# [PROBLEM REQUIREMENTS]
Rewrite as a numbered list the lines from the line with "Document page, 1654x1241 pixels." to the line with "text_box [17, 630, 810, 1081]", leaving out blank lines.

# [THE DATA]
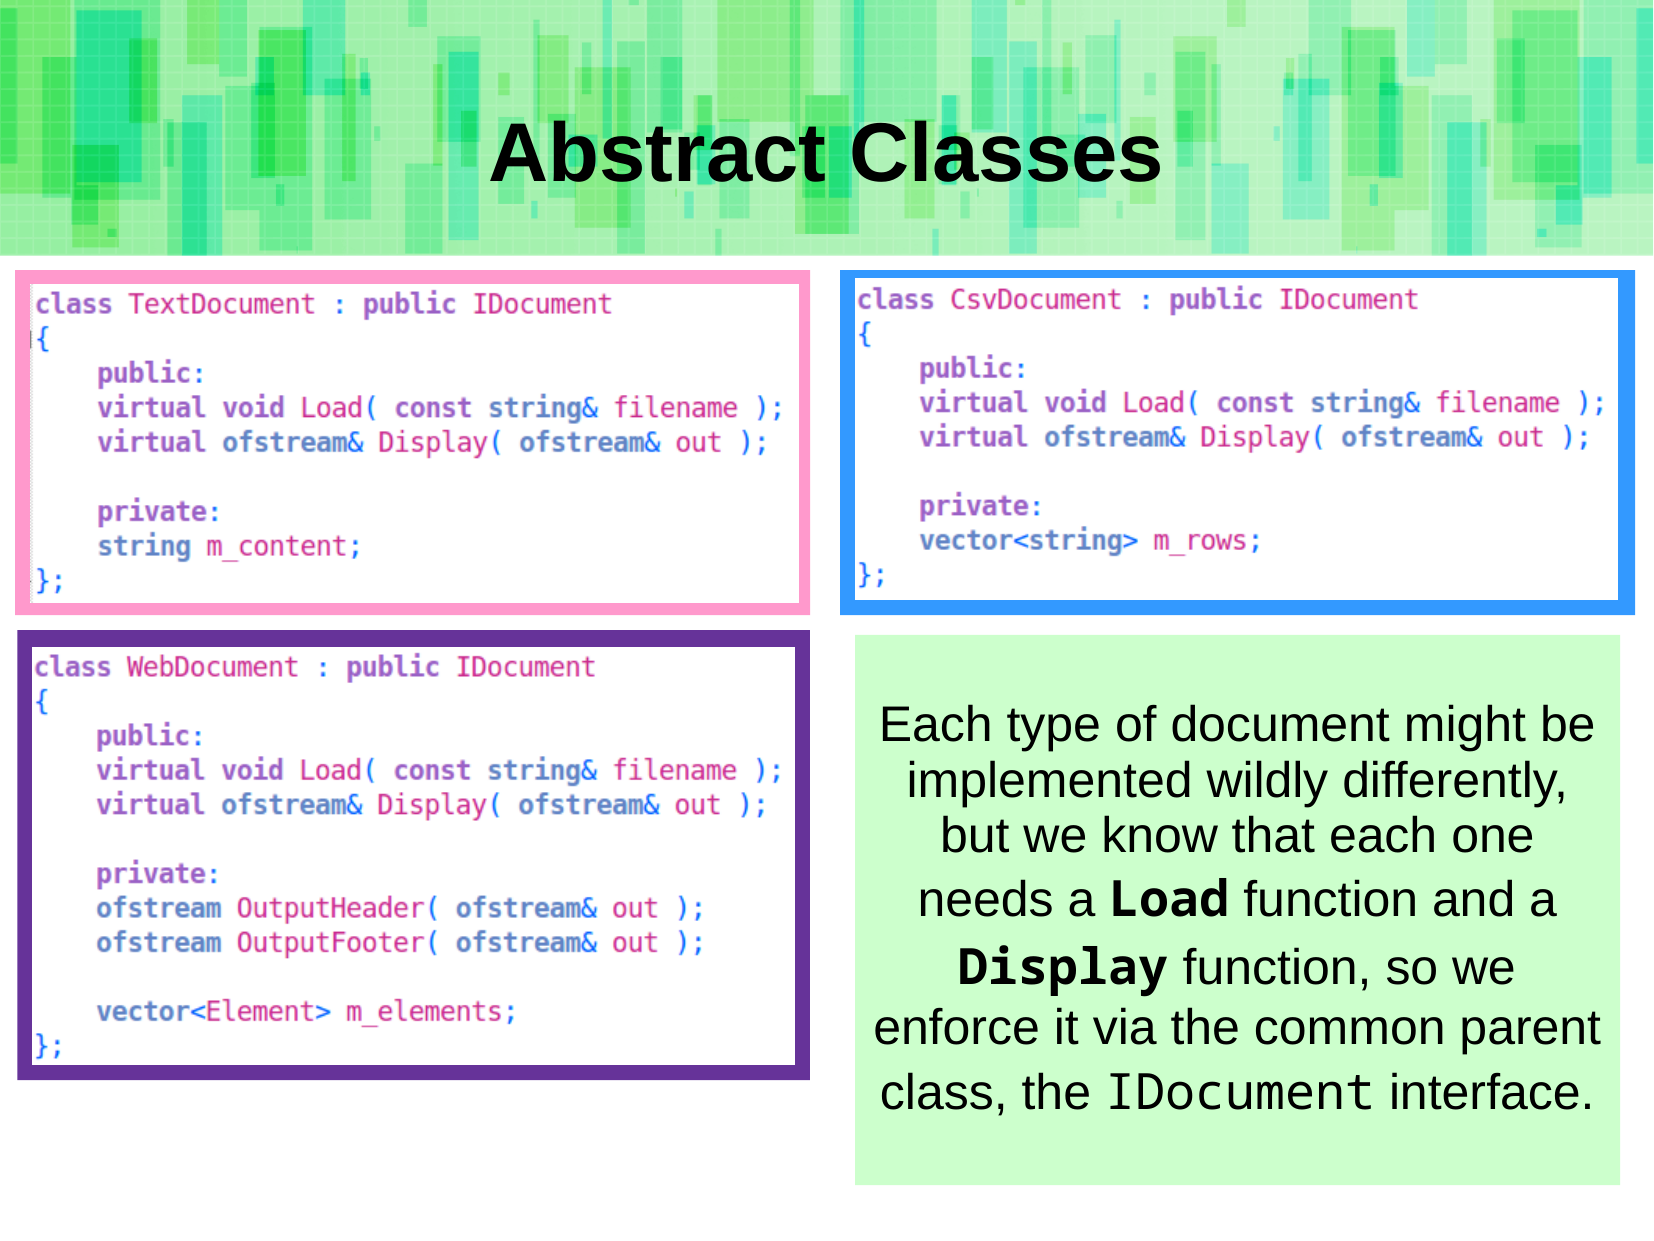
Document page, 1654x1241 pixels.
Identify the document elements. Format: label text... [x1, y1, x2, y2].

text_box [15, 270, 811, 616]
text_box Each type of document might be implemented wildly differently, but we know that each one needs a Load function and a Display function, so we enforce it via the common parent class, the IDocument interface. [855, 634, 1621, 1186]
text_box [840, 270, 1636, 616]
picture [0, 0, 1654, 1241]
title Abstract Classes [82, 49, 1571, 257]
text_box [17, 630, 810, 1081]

---

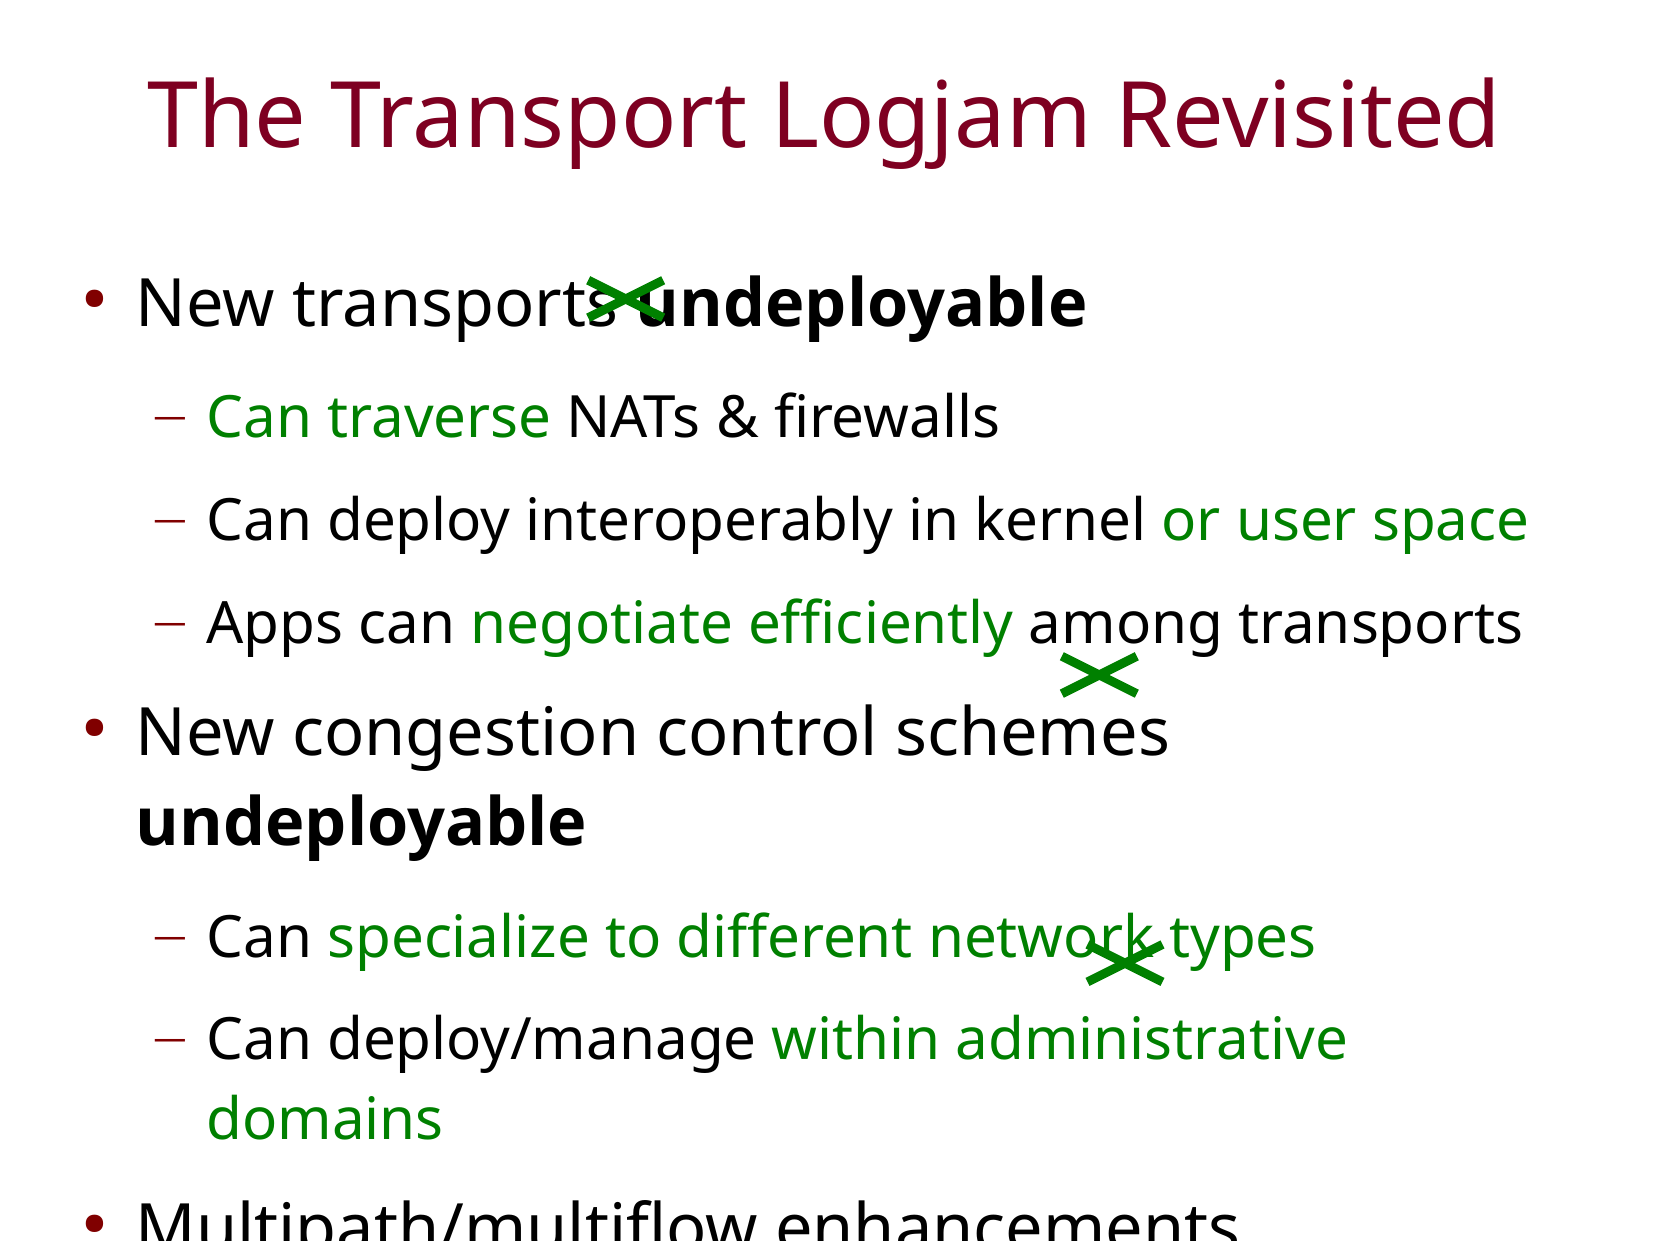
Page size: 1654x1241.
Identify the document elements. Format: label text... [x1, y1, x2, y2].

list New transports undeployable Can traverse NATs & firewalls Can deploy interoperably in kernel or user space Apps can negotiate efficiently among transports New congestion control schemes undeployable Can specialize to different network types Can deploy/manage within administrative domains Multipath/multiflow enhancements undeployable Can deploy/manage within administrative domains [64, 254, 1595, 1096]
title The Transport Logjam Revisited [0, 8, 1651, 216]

---

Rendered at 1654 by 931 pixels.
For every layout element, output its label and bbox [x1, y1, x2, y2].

# [SOLUTION TO THIS EXERCISE]
1. Document page, 1654x1241 pixels.
2. Identify the document elements. Format: label text... [x1, y1, x2, y2].
3. text_box [15, 270, 811, 616]
4. text_box Each type of document might be implemented wildly differently, but we know that each one needs a Load function and a Display function, so we enforce it via the common parent class, the IDocument interface. [855, 634, 1621, 1186]
5. text_box [840, 270, 1636, 616]
6. picture [0, 0, 1654, 1241]
7. title Abstract Classes [82, 49, 1571, 257]
8. text_box [17, 630, 810, 1081]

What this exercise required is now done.